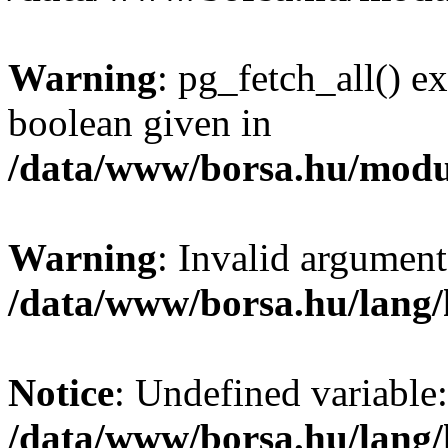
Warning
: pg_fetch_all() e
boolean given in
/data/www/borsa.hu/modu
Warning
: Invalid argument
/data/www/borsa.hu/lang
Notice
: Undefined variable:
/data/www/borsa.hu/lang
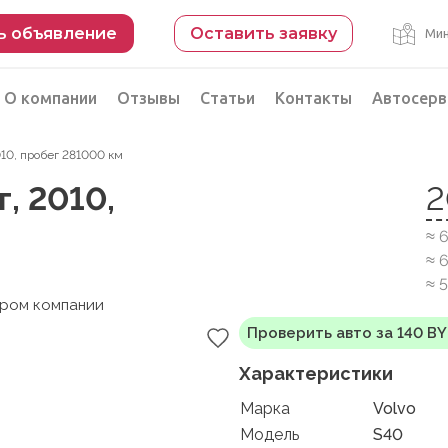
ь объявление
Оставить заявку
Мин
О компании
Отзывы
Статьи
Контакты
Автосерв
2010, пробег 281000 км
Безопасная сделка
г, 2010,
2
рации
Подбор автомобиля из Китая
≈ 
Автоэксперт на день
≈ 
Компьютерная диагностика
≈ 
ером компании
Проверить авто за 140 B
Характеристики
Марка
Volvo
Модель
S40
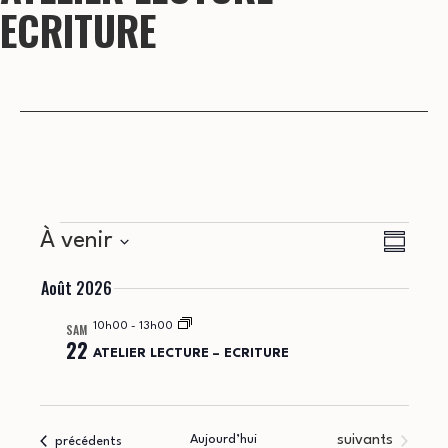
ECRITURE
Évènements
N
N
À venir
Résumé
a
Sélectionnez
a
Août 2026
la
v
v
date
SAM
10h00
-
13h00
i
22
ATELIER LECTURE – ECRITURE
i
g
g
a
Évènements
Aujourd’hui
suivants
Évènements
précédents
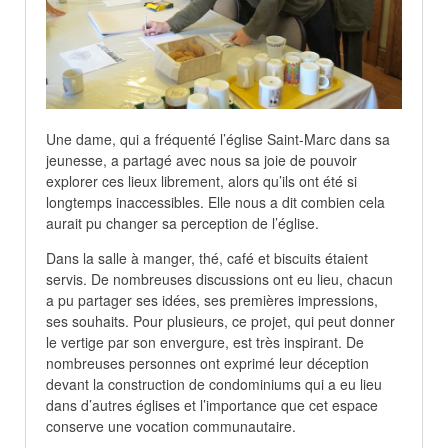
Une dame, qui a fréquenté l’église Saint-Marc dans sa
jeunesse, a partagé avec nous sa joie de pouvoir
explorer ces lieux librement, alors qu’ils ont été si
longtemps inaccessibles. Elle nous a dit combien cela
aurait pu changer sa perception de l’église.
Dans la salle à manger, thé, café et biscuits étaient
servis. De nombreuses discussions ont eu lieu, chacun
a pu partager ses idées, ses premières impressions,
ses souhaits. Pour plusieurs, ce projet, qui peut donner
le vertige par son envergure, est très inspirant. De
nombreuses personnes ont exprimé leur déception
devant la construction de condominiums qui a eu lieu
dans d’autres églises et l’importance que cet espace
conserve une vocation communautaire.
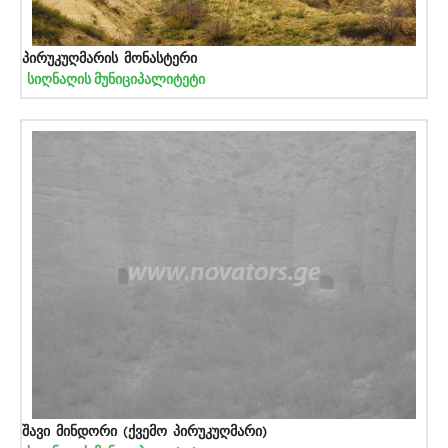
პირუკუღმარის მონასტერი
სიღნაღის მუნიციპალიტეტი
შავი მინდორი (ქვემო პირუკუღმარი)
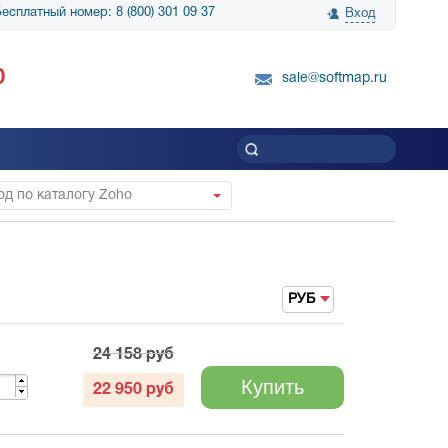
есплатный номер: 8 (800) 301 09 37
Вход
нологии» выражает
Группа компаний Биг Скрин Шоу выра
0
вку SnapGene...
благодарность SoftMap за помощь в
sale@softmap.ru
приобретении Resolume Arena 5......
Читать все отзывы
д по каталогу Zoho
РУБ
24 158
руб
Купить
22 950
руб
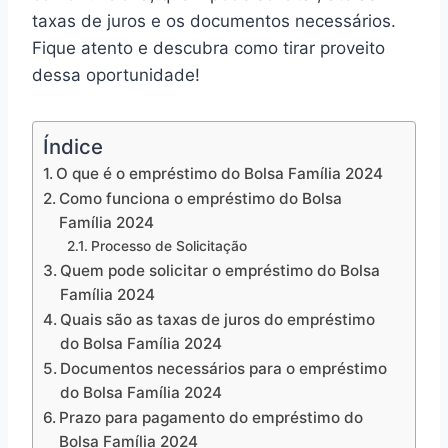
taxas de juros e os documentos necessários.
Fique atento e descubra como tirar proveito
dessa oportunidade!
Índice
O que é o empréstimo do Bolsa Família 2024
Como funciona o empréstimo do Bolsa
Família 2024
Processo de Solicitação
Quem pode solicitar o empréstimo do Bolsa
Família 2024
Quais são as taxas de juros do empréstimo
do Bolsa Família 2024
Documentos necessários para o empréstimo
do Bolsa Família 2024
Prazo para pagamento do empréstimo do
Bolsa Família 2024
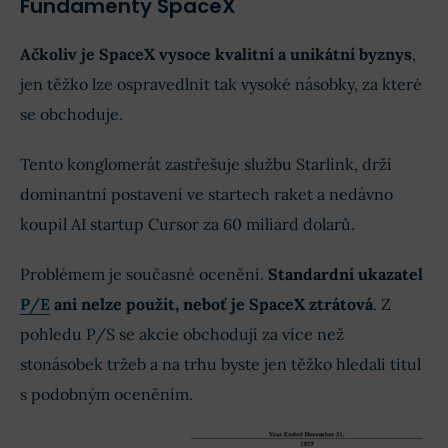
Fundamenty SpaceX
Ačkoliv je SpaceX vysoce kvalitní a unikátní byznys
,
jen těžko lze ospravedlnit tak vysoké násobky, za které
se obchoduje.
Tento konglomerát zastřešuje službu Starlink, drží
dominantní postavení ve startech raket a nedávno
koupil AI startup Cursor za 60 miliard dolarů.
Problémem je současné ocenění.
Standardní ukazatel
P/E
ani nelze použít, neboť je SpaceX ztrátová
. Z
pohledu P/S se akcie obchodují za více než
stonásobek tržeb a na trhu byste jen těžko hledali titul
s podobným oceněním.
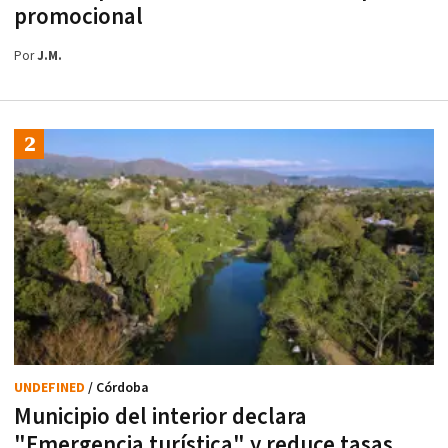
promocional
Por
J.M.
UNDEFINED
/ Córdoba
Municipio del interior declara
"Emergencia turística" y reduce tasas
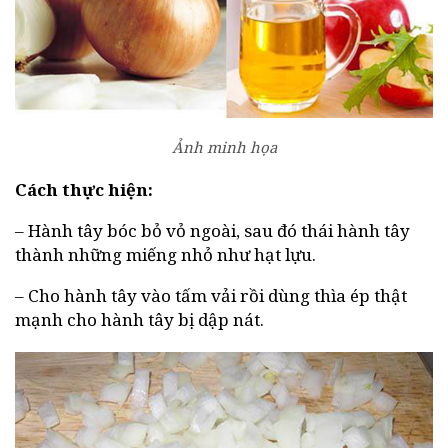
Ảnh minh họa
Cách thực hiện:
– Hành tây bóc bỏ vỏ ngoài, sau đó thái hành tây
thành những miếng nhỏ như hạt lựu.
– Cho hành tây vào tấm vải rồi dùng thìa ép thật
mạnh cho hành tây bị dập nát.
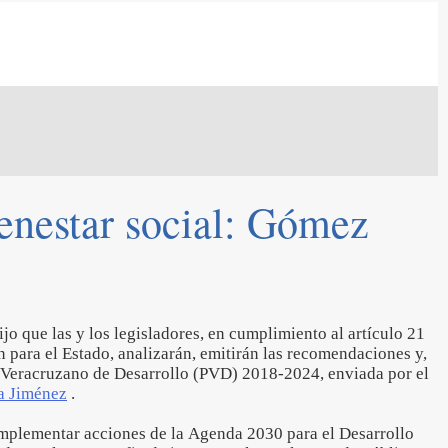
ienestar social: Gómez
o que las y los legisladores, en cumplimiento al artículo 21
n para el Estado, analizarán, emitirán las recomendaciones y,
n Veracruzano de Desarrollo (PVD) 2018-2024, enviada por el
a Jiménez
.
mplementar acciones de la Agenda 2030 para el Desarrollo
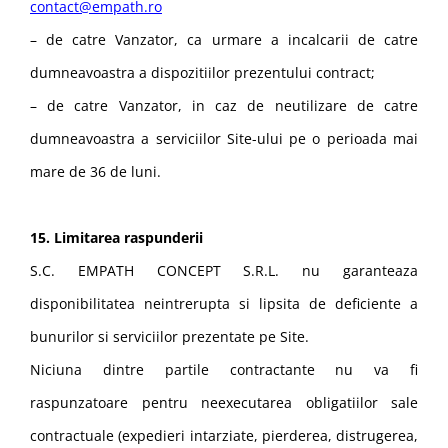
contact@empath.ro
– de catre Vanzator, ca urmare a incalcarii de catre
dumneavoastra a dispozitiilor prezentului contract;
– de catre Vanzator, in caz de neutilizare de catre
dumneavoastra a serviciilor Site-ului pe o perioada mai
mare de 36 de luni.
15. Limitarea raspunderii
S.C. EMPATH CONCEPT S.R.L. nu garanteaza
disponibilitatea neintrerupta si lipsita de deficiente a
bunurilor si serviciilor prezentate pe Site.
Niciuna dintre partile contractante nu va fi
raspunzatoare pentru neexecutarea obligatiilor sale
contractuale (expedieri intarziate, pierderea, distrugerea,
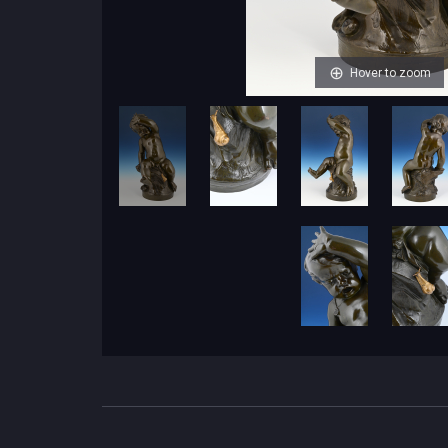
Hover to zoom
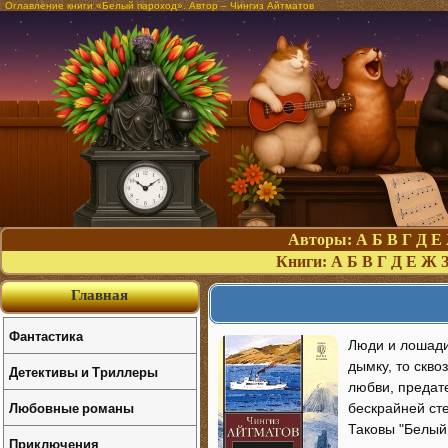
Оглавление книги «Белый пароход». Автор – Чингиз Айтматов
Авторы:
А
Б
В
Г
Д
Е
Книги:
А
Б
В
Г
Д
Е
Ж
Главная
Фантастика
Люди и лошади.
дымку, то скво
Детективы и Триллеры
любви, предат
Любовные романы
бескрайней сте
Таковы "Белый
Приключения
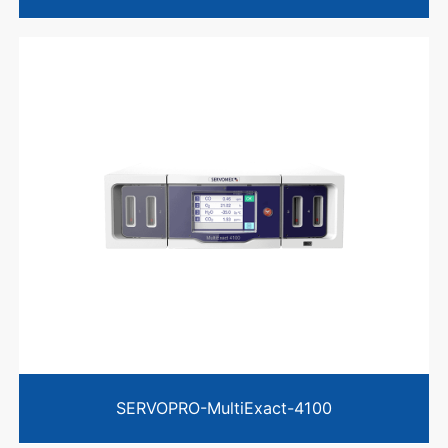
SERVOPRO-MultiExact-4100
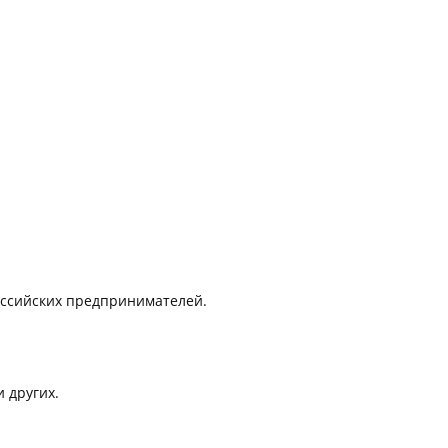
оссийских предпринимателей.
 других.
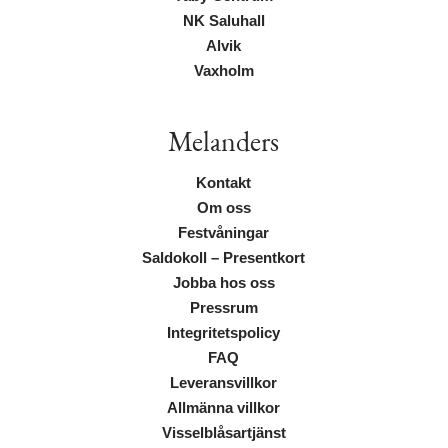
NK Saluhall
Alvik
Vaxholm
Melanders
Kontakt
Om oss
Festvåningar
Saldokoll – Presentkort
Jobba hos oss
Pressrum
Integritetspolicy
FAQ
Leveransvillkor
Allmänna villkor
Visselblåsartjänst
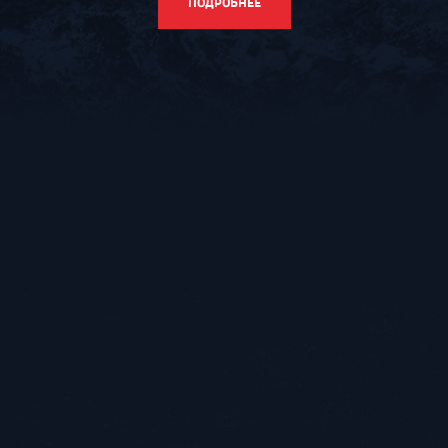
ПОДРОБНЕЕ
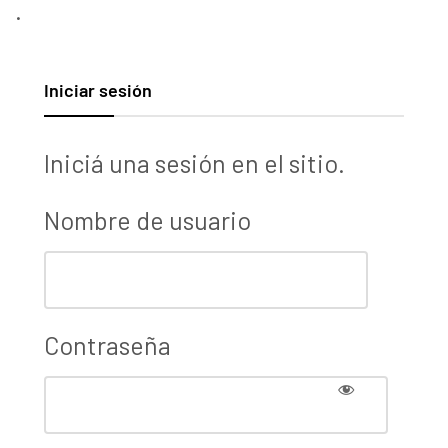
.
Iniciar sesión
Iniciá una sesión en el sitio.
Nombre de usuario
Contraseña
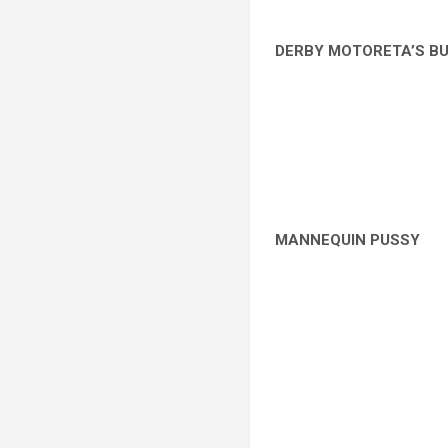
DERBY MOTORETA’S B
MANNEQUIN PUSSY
========================================================================
List every line in the data that contains the word "dumneavoastra". Case matters.

(Response for this exercise):
dumneavoastra a dispozitiilor prezentului contract;
dumneavoastra a serviciilor Site-ului pe o perioada mai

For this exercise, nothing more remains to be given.